Your answer should be the lines below from the one holding "expression analysis of" through the one holding "(IHC) image of", copied exactly and with nothing else.
-- Dataset content follows --
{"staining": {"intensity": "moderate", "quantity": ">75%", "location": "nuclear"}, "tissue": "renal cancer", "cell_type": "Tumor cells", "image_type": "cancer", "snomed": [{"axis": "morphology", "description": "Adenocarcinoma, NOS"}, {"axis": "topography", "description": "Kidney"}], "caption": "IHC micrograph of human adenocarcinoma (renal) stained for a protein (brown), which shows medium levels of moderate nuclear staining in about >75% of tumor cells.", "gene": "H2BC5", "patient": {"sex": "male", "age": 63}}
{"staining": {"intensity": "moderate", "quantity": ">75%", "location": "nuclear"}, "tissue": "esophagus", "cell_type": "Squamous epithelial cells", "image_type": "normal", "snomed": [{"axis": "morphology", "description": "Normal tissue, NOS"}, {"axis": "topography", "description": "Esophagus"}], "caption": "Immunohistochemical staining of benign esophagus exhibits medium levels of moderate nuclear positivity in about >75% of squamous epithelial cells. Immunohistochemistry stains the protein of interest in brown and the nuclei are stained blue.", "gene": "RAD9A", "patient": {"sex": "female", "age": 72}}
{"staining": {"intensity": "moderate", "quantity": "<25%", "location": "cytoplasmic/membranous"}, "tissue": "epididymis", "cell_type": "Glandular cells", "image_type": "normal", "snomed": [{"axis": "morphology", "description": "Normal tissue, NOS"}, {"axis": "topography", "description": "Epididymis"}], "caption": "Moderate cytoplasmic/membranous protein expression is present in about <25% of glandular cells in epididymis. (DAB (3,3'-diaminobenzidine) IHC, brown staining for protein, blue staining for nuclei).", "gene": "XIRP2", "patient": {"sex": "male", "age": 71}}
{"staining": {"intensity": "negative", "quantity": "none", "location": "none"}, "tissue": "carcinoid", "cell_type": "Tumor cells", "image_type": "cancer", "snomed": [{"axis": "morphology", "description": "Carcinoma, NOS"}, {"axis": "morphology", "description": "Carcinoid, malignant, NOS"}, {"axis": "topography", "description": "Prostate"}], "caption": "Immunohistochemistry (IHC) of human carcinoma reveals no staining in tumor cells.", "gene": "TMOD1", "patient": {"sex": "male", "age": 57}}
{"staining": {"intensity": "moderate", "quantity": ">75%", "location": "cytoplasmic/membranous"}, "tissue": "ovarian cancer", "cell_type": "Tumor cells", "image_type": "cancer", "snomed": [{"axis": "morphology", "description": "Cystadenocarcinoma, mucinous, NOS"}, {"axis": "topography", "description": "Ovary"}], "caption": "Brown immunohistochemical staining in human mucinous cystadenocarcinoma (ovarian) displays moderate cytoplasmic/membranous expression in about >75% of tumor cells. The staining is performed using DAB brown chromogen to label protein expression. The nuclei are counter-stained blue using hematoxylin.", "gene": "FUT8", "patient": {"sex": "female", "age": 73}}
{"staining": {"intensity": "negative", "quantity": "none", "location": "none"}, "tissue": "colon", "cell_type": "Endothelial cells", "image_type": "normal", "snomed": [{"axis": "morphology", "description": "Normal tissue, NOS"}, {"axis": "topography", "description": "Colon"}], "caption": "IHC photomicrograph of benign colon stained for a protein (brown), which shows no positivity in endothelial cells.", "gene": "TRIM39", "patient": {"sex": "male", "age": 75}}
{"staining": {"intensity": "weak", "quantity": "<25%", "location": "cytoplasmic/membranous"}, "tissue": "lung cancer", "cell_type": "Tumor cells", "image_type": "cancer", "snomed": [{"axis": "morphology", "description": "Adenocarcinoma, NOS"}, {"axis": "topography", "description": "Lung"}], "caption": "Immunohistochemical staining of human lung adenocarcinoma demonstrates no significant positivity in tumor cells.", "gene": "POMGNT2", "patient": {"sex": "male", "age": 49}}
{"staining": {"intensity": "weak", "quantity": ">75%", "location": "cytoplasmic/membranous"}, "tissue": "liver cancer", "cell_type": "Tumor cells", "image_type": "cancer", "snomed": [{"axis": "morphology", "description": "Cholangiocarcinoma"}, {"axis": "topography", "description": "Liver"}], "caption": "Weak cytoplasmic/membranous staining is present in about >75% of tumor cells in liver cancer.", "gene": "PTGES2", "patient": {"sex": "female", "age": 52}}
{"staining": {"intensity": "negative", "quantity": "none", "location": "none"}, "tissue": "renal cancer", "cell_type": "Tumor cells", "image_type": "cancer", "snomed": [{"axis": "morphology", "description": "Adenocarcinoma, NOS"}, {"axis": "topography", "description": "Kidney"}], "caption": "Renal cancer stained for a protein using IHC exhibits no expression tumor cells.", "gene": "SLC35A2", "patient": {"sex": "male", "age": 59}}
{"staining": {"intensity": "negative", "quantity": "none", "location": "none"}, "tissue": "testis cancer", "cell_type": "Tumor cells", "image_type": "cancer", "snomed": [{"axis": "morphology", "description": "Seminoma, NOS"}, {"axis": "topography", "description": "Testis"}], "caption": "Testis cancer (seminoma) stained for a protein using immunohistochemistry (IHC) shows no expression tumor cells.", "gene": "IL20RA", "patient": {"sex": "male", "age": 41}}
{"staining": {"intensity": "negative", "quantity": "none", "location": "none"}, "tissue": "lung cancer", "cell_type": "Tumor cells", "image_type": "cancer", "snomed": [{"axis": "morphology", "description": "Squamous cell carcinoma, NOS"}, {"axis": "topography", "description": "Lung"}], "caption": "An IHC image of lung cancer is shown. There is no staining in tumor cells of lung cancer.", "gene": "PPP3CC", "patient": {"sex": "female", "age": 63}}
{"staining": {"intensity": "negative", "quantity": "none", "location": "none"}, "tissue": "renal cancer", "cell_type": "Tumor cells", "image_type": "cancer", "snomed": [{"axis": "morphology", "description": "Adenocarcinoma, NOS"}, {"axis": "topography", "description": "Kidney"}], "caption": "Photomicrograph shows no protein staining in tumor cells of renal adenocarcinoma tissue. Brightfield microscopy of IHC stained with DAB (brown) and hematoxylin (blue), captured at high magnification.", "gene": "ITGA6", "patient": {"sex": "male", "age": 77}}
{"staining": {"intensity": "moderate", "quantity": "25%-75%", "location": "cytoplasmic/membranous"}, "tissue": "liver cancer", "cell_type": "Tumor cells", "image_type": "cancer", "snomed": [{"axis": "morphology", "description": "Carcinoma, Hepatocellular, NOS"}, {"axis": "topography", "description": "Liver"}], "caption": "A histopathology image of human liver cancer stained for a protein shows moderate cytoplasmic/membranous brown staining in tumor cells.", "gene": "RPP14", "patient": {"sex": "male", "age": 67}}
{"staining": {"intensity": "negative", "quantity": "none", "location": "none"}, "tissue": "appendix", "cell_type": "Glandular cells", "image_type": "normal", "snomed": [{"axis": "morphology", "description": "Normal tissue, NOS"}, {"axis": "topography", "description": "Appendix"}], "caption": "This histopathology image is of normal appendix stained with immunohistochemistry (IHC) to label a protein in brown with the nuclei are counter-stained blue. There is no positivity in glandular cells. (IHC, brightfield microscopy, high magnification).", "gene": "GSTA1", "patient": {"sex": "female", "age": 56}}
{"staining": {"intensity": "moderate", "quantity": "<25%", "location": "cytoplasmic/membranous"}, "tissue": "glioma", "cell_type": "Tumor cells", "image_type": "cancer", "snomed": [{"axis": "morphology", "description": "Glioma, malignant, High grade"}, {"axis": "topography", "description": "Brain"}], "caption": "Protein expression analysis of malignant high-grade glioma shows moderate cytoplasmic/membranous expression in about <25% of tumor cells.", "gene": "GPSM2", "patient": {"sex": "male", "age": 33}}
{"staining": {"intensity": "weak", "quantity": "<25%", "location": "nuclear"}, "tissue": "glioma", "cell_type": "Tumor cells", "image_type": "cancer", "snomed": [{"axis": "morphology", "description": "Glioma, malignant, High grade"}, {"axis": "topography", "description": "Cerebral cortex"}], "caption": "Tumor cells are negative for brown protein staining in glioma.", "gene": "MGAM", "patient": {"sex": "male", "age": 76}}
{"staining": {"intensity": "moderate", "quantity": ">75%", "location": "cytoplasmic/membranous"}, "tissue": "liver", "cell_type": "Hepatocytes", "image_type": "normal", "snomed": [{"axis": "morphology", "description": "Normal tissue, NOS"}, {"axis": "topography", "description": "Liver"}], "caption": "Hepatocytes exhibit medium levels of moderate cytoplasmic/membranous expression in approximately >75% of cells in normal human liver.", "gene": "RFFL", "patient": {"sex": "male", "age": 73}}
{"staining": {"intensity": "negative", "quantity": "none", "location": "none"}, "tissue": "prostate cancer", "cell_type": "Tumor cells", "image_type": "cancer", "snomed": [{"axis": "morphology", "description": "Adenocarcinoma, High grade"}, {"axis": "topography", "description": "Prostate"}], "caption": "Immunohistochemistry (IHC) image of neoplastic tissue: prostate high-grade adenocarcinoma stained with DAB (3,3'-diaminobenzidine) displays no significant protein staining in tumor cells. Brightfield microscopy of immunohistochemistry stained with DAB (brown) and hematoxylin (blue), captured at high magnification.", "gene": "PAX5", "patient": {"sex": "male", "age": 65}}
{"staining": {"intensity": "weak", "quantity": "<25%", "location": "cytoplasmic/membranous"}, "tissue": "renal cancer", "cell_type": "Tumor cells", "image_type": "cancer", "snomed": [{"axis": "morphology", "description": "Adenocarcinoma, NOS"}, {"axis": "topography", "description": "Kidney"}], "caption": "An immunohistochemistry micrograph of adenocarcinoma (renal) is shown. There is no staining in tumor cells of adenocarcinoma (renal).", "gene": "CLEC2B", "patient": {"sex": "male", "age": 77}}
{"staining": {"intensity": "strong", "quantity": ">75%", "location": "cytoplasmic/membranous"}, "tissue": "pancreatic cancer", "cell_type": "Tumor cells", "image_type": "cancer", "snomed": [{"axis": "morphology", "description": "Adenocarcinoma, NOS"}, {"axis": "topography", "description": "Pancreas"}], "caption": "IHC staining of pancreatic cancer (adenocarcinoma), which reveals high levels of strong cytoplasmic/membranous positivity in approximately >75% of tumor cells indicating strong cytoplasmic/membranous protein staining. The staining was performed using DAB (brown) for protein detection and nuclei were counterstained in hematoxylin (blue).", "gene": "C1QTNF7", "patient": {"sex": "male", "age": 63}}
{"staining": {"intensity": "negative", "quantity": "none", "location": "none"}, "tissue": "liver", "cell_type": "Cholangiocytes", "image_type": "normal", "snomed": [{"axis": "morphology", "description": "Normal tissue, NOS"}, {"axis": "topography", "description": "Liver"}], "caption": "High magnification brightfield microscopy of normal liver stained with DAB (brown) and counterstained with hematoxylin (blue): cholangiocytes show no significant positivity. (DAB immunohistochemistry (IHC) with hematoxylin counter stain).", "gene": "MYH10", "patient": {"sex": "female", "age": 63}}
-- Dataset content concluded --
Solution to this problem:
{"staining": {"intensity": "moderate", "quantity": "<25%", "location": "cytoplasmic/membranous"}, "tissue": "glioma", "cell_type": "Tumor cells", "image_type": "cancer", "snomed": [{"axis": "morphology", "description": "Glioma, malignant, High grade"}, {"axis": "topography", "description": "Brain"}], "caption": "Protein expression analysis of malignant high-grade glioma shows moderate cytoplasmic/membranous expression in about <25% of tumor cells.", "gene": "GPSM2", "patient": {"sex": "male", "age": 33}}
{"staining": {"intensity": "weak", "quantity": "<25%", "location": "nuclear"}, "tissue": "glioma", "cell_type": "Tumor cells", "image_type": "cancer", "snomed": [{"axis": "morphology", "description": "Glioma, malignant, High grade"}, {"axis": "topography", "description": "Cerebral cortex"}], "caption": "Tumor cells are negative for brown protein staining in glioma.", "gene": "MGAM", "patient": {"sex": "male", "age": 76}}
{"staining": {"intensity": "moderate", "quantity": ">75%", "location": "cytoplasmic/membranous"}, "tissue": "liver", "cell_type": "Hepatocytes", "image_type": "normal", "snomed": [{"axis": "morphology", "description": "Normal tissue, NOS"}, {"axis": "topography", "description": "Liver"}], "caption": "Hepatocytes exhibit medium levels of moderate cytoplasmic/membranous expression in approximately >75% of cells in normal human liver.", "gene": "RFFL", "patient": {"sex": "male", "age": 73}}
{"staining": {"intensity": "negative", "quantity": "none", "location": "none"}, "tissue": "prostate cancer", "cell_type": "Tumor cells", "image_type": "cancer", "snomed": [{"axis": "morphology", "description": "Adenocarcinoma, High grade"}, {"axis": "topography", "description": "Prostate"}], "caption": "Immunohistochemistry (IHC) image of neoplastic tissue: prostate high-grade adenocarcinoma stained with DAB (3,3'-diaminobenzidine) displays no significant protein staining in tumor cells. Brightfield microscopy of immunohistochemistry stained with DAB (brown) and hematoxylin (blue), captured at high magnification.", "gene": "PAX5", "patient": {"sex": "male", "age": 65}}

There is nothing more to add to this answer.